Task description: This exercise calls for every line of the data below with the string "Qualitative" in it.

Records supplied:
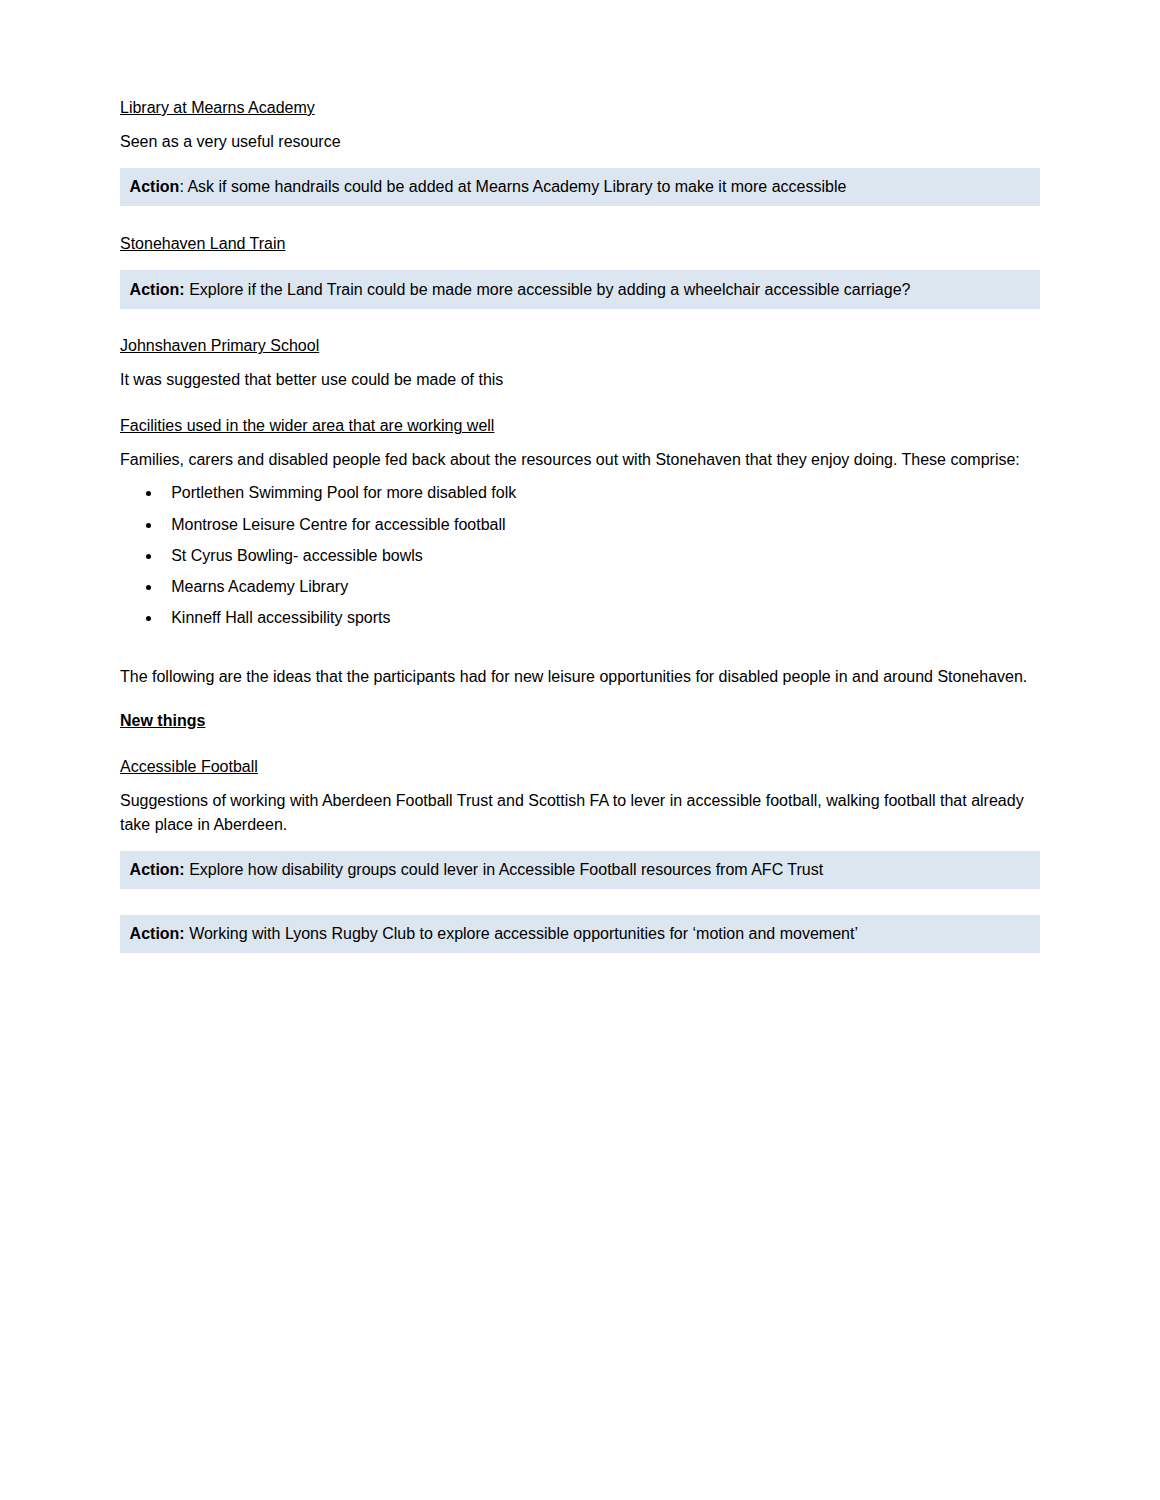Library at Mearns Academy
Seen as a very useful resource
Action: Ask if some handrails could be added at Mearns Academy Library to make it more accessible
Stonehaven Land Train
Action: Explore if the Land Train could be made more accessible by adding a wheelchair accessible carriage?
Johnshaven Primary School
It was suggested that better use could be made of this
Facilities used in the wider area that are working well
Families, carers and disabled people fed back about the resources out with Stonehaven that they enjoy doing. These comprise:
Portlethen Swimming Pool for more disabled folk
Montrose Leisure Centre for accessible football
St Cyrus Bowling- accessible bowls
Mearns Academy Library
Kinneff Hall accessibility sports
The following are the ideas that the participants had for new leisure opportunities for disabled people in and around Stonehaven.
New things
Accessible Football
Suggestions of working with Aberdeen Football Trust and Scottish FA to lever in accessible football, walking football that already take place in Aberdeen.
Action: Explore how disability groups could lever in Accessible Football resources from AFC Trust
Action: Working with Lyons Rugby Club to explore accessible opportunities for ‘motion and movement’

...

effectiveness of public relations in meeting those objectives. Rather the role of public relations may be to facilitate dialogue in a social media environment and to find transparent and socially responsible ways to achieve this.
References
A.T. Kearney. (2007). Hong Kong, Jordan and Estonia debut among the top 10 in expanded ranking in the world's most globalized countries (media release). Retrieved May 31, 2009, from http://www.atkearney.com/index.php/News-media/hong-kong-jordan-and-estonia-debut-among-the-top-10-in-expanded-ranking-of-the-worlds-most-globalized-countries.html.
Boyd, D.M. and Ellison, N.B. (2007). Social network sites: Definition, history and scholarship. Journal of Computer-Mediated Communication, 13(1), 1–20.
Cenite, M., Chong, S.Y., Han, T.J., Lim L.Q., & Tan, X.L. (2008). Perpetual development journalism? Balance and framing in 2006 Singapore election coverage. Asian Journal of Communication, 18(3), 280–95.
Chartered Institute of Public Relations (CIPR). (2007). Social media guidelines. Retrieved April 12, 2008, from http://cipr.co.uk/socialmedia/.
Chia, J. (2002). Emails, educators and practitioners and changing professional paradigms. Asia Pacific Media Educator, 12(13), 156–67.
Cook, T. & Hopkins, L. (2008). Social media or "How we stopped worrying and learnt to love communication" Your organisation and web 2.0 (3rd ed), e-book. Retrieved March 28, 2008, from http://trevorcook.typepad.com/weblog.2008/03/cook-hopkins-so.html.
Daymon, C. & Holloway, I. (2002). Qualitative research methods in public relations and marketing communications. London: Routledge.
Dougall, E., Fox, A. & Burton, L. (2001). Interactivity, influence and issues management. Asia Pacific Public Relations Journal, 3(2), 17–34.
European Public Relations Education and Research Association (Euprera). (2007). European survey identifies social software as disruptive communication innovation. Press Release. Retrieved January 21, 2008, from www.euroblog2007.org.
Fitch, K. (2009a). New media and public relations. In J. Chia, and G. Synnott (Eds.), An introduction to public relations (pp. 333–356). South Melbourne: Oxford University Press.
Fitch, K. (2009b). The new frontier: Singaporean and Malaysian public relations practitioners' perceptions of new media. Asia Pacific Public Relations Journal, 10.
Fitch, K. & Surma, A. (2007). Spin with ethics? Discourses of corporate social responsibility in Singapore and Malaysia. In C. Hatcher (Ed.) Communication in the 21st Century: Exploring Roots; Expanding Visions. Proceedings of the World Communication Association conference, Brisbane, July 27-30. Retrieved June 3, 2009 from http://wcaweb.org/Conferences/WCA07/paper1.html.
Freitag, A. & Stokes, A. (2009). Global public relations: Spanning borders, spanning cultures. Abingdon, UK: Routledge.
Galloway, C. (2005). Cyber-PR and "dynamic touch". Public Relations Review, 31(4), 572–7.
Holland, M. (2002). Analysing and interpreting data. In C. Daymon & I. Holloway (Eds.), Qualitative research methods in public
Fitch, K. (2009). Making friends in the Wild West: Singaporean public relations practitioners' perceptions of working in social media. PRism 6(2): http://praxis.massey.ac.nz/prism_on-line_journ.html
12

Solved problem:
Daymon, C. & Holloway, I. (2002). Qualitative research methods in public relations and marketing communications. London: Routledge.
Holland, M. (2002). Analysing and interpreting data. In C. Daymon & I. Holloway (Eds.), Qualitative research methods in public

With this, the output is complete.